## HOW TO COMPLETE THIS TASK
Every line of the data below that holds the string "文章来源" needs to be reported.

## EXTRACTED ENTRIES
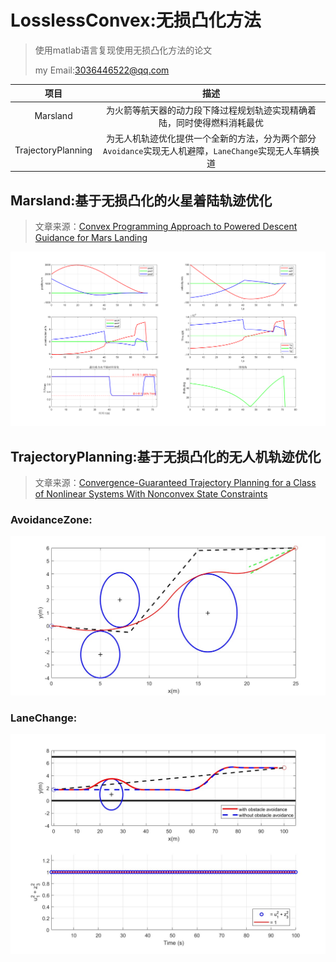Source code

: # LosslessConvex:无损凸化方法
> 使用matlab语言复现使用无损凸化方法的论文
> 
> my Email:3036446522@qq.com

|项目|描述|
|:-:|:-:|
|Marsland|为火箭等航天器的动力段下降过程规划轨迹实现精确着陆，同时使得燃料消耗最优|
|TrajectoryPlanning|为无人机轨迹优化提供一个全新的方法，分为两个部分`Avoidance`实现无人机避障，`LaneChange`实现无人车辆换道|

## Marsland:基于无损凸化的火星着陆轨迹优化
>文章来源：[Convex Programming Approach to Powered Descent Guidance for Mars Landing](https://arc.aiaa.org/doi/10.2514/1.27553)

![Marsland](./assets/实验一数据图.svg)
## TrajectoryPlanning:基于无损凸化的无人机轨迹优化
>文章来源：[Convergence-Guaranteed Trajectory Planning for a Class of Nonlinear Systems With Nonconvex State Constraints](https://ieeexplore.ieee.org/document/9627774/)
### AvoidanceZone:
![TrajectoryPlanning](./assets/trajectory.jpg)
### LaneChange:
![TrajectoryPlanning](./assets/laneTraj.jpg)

## SOLUTION BELOW
>文章来源：[Convex Programming Approach to Powered Descent Guidance for Mars Landing](https://arc.aiaa.org/doi/10.2514/1.27553)
>文章来源：[Convergence-Guaranteed Trajectory Planning for a Class of Nonlinear Systems With Nonconvex State Constraints](https://ieeexplore.ieee.org/document/9627774/)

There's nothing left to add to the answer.